Une méthode centrée sur le patient et définie par le comportement décrit l’infrastructure de base requise pour un entretien scientifique, une infrastructure produisant non seulement des données sur la maladie, mais également les aspects personnel, émotionnel et relationnel de son sujet, le patient. Bien que les informations BPS spécifiques varient d’un patient à l’autre, ces données seront collectées de la même manière à chaque fois. Définir systématiquement les informations biologiques, psychologiques et sociales des patients à l’aide d’un entretien répétable fournit l’approche scientifique cohérente et fiable nécessaire à une recherche et à un enseignement rigoureux. Pour répondre à un besoin concret, la plupart des cliniciens n’ont pas besoin de plus de trois à cinq minutes pour déployer la composante centrée sur le patient. (La composante habituelle centrée sur le clinicien suit pour préciser les détails, maintenant des troubles mentaux aussi bien que physiques.)

À la suite des travaux de nombreux spécialistes sur le terrain depuis 1977, le modèle initial simplifié de BPS d’Engel est devenu scientifique. En effet, nous pouvons maintenant définir pour chaque patient les données pertinentes, produites efficacement, à partir de méthodes centrées sur le patient et basées sur des preuves. En outre, le modèle BPS et la méthode d’interview constituent un seul et même élément, le contenu indissociable (quoi) et le processus (comment), respectivement, de la même pièce. 4

Tandis que d’autres sciences ont rejeté les idées réductrices du XVIIe siècle en faveur de la théorie systémique, la médecine ne l’a pas fait et paye chèrement sa réputation scientifique en raison de la crise embarrassante qu’elle a créée dans les soins de santé mentale. Le modèle biopsychosocial basé sur la GST, opérationnalisé par des méthodes d’interview centrées sur le patient et reposant sur des preuves, nous fournit un modèle théorique éprouvé et prêt à l’emploi. Son adoption améliorera considérablement les soins de santé mentale et physique, tout en rendant la médecine plus scientifique et plus humaniste.

Références

1. Miller D. Popper Selections. Princeton, NJ: Princeton University Press; 1985.

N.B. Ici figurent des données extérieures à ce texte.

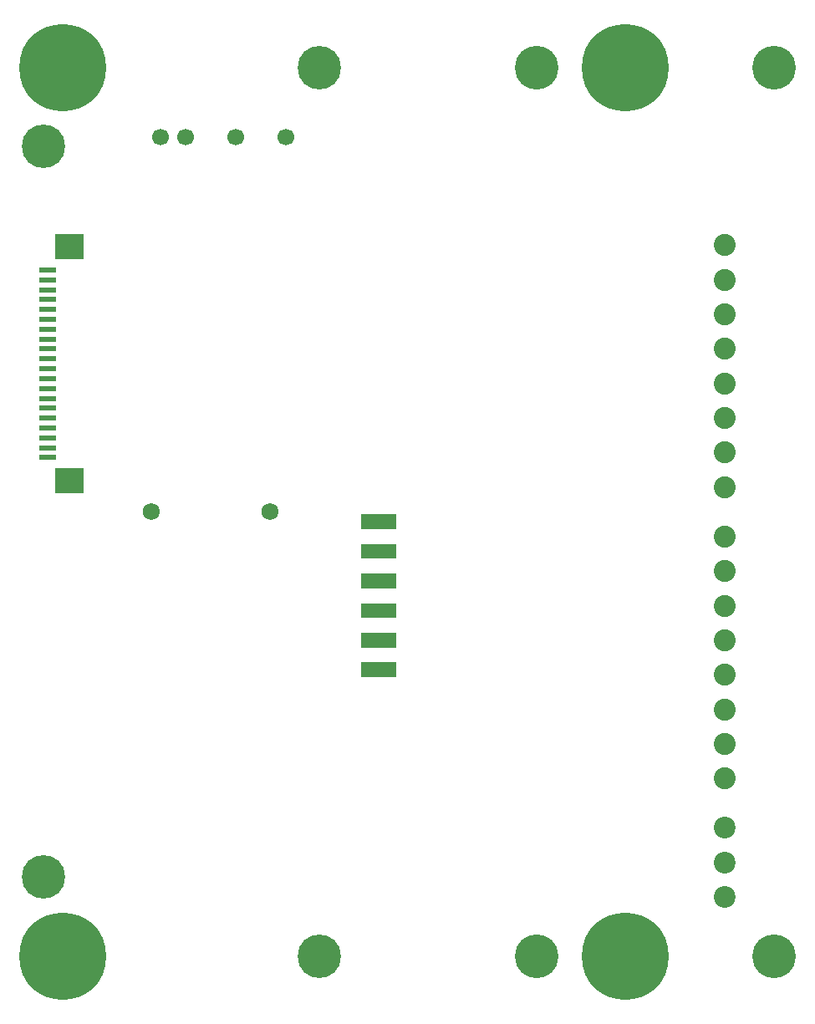
<source format=gbr>
%TF.GenerationSoftware,KiCad,Pcbnew,9.0.6*%
%TF.CreationDate,2025-12-10T15:25:16+03:00*%
%TF.ProjectId,PMCNV-PWMx16,504d434e-562d-4505-974d-7831362e6b69,rev?*%
%TF.SameCoordinates,PX3dfd240PY5f5e100*%
%TF.FileFunction,Soldermask,Bot*%
%TF.FilePolarity,Negative*%
%FSLAX46Y46*%
G04 Gerber Fmt 4.6, Leading zero omitted, Abs format (unit mm)*
G04 Created by KiCad (PCBNEW 9.0.6) date 2025-12-10 15:25:16*
%MOMM*%
%LPD*%
G01*
G04 APERTURE LIST*
%ADD10C,4.420000*%
%ADD11C,2.220000*%
%ADD12C,8.800000*%
%ADD13C,2.200000*%
%ADD14C,4.400000*%
%ADD15C,1.700000*%
%ADD16C,1.725000*%
%ADD17R,1.800000X0.600000*%
%ADD18R,3.000000X2.600000*%
G04 APERTURE END LIST*
%TO.C,JP10*%
G36*
X-4800000Y-13750000D02*
G01*
X-1200000Y-13750000D01*
X-1200000Y-12250000D01*
X-4800000Y-12250000D01*
X-4800000Y-13750000D01*
G37*
%TO.C,JP6*%
G36*
X-4800000Y-4750000D02*
G01*
X-1200000Y-4750000D01*
X-1200000Y-3250000D01*
X-4800000Y-3250000D01*
X-4800000Y-4750000D01*
G37*
%TO.C,JP11*%
G36*
X-4800000Y-16750000D02*
G01*
X-1200000Y-16750000D01*
X-1200000Y-15250000D01*
X-4800000Y-15250000D01*
X-4800000Y-16750000D01*
G37*
%TO.C,JP7*%
G36*
X-4800000Y-7750000D02*
G01*
X-1200000Y-7750000D01*
X-1200000Y-6250000D01*
X-4800000Y-6250000D01*
X-4800000Y-7750000D01*
G37*
%TO.C,JP9*%
G36*
X-4800000Y-10750000D02*
G01*
X-1200000Y-10750000D01*
X-1200000Y-9250000D01*
X-4800000Y-9250000D01*
X-4800000Y-10750000D01*
G37*
%TO.C,JP5*%
G36*
X-4800000Y-1750000D02*
G01*
X-1200000Y-1750000D01*
X-1200000Y-250000D01*
X-4800000Y-250000D01*
X-4800000Y-1750000D01*
G37*
%TD*%
D10*
%TO.C,SP1*%
X13000000Y45000000D03*
X13000000Y-45000000D03*
X37000000Y45000000D03*
X37000000Y-45000000D03*
%TD*%
D11*
%TO.C,J1*%
X32000000Y2500000D03*
X32000000Y6000000D03*
X32000000Y9500000D03*
X32000000Y13000000D03*
X32000000Y16500000D03*
X32000000Y20000000D03*
X32000000Y23500000D03*
X32000000Y27000000D03*
%TD*%
%TO.C,J2*%
X32000000Y-27000000D03*
X32000000Y-23500000D03*
X32000000Y-20000000D03*
X32000000Y-16500000D03*
X32000000Y-13000000D03*
X32000000Y-9500000D03*
X32000000Y-6000000D03*
X32000000Y-2500000D03*
%TD*%
D12*
%TO.C,H1*%
X22000000Y45000000D03*
%TD*%
%TO.C,H2*%
X-35000000Y45000000D03*
%TD*%
%TO.C,H4*%
X-35000000Y-45000000D03*
%TD*%
%TO.C,H3*%
X22000000Y-45000000D03*
%TD*%
D13*
%TO.C,J3*%
X32000000Y-39000000D03*
X32000000Y-35500000D03*
X32000000Y-32000000D03*
%TD*%
D14*
%TO.C,U1*%
X-37000000Y37000000D03*
X-37000000Y-37000000D03*
X-9000000Y45000000D03*
X-9000000Y-45000000D03*
%TD*%
D15*
%TO.C,PS1*%
X-25120000Y38000000D03*
X-22580000Y38000000D03*
X-17500000Y38000000D03*
X-12420000Y38000000D03*
%TD*%
D16*
%TO.C,U3*%
X-26000000Y-249D03*
%TD*%
%TO.C,U4*%
X-14000000Y0D03*
%TD*%
D17*
%TO.C,JM2*%
X-36546000Y24500000D03*
X-36546000Y23500000D03*
X-36546000Y22500000D03*
X-36546000Y21500000D03*
X-36546000Y20500000D03*
X-36546000Y19500000D03*
X-36546000Y18500000D03*
X-36546000Y17500000D03*
X-36546000Y16500000D03*
X-36546000Y15500000D03*
X-36546000Y14500000D03*
X-36546000Y13500000D03*
X-36546000Y12500000D03*
X-36546000Y11500000D03*
X-36546000Y10500000D03*
X-36546000Y9500000D03*
X-36546000Y8500000D03*
X-36546000Y7500000D03*
X-36546000Y6500000D03*
X-36546000Y5500000D03*
D18*
X-34375000Y26850000D03*
X-34375000Y3150000D03*
%TD*%
M02*

</source>
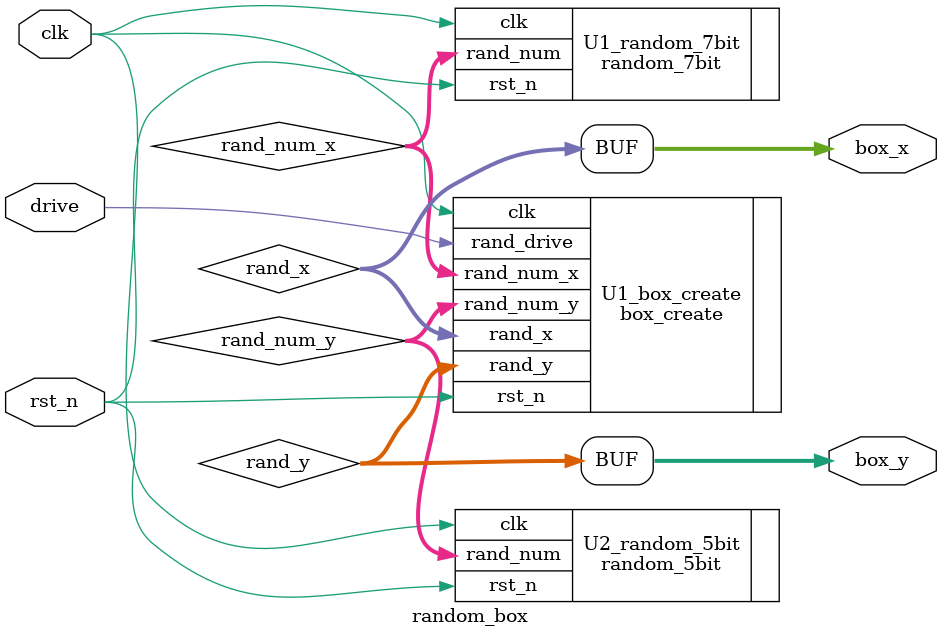
<source format=v>
module random_box(
    input clk,
    input rst_n,
    input drive,
    output wire[6:0]box_x,
    output wire[4:0]box_y
    );
	 
//------------------------------随机数生成模块----------------------------------------------------------------------
    
    wire [6:0]rand_num_x;
	 wire [4:0]rand_num_y;
	 
    random_7bit U1_random_7bit(
            .clk(clk),
            .rst_n(rst_n),
            .rand_num(rand_num_x));
				
				
	 random_5bit U2_random_5bit(
				.clk(clk),
				.rst_n(rst_n),
				.rand_num(rand_num_y));
				
//-----------------------------随机盒子创建---------------------------------------------------------
    wire [6:0]rand_x;
    wire [4:0]rand_y;
//--------------------------随机小方块激励模块----------------------------------------------
    box_create U1_box_create(
                    .clk(clk),
                    .rst_n(rst_n),
                    .rand_num_x(rand_num_x),
						  .rand_num_y(rand_num_y),
                    .rand_drive(drive),
                    .rand_x(rand_x),
                    .rand_y(rand_y)
                    );
						  
						  
	assign box_x = rand_x;
	assign box_y = rand_y;

endmodule

</source>
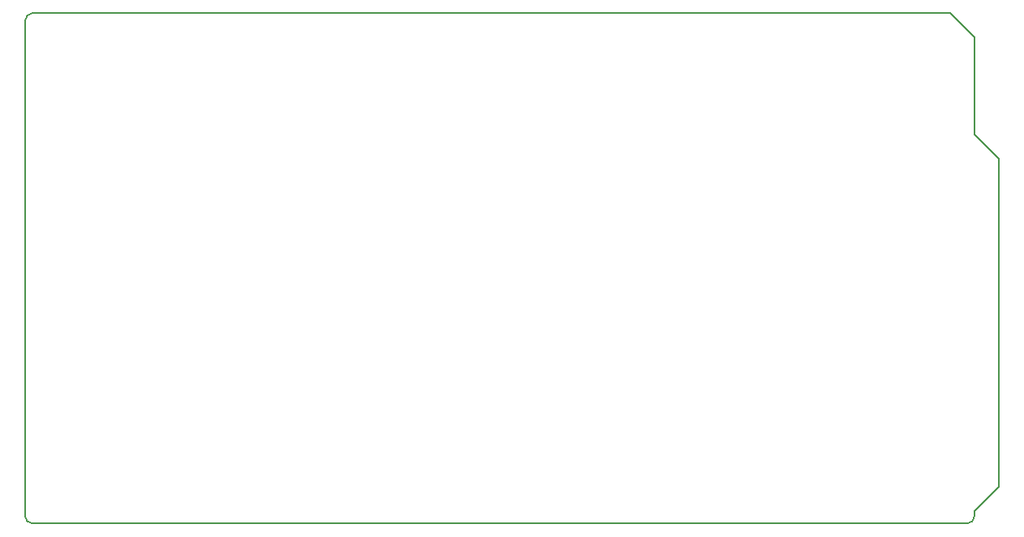
<source format=gbr>
%TF.GenerationSoftware,KiCad,Pcbnew,(6.0.7)*%
%TF.CreationDate,2023-03-01T01:07:27+09:00*%
%TF.ProjectId,PCB_Main,5043425f-4d61-4696-9e2e-6b696361645f,rev?*%
%TF.SameCoordinates,Original*%
%TF.FileFunction,Profile,NP*%
%FSLAX46Y46*%
G04 Gerber Fmt 4.6, Leading zero omitted, Abs format (unit mm)*
G04 Created by KiCad (PCBNEW (6.0.7)) date 2023-03-01 01:07:27*
%MOMM*%
%LPD*%
G01*
G04 APERTURE LIST*
%TA.AperFunction,Profile*%
%ADD10C,0.150000*%
%TD*%
G04 APERTURE END LIST*
D10*
X199060000Y-59360000D02*
X201600000Y-61900000D01*
X100000000Y-99238000D02*
X100000000Y-47422000D01*
X201600000Y-61900000D02*
X201600000Y-96190000D01*
X198298000Y-100000000D02*
X100762000Y-100000000D01*
X100762000Y-46660000D02*
X196520000Y-46660000D01*
X100000000Y-99238000D02*
G75*
G03*
X100762000Y-100000000I762000J0D01*
G01*
X201600000Y-96190000D02*
X199060000Y-98730000D01*
X196520000Y-46660000D02*
X199060000Y-49200000D01*
X198298000Y-100000000D02*
G75*
G03*
X199060000Y-99238000I0J762000D01*
G01*
X199060000Y-49200000D02*
X199060000Y-59360000D01*
X199060000Y-98730000D02*
X199060000Y-99238000D01*
X100762000Y-46660000D02*
G75*
G03*
X100000000Y-47422000I0J-762000D01*
G01*
M02*

</source>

2. Capra F, Luisi P. La vision systémique de la vie – Une vision unificatrice: Cambridge University Press; 2014.

3. Engel GL. La nécessité d’un nouveau modèle médical: un défi pour la biomédecine. Science 1977; 196: 129-36.

4. Smith R, Fortin AH, VI, Dwamena F, Frankel R. Une méthode centrée sur le patient et basée sur des preuves permet de rendre le modèle biopsychosocial scientifique. Patient Educ Couns 2013; 90: 265-70.

5. McWhinney I. La nécessité d’une méthode clinique transformée. Dans: Stewart M, Roter D, eds. Communication avec des patients médicaux. Londres: Sage Publications; 1989: 25-42.

6. Fortin VI AH, Dwamena F, Frankel R., Lepisto B, Smith R. Smith, L’entrevue centrée sur le patient – Une méthode fondée sur des preuves. 4ème éd. New York: McGraw-Hill, série Lange; 2018.

7. Smith R., Laird-Fick H., Dwamena F. et al. Enseigner aux résidents les soins de santé mentale. Patient Educ Couns 2018; 101: 2145-55.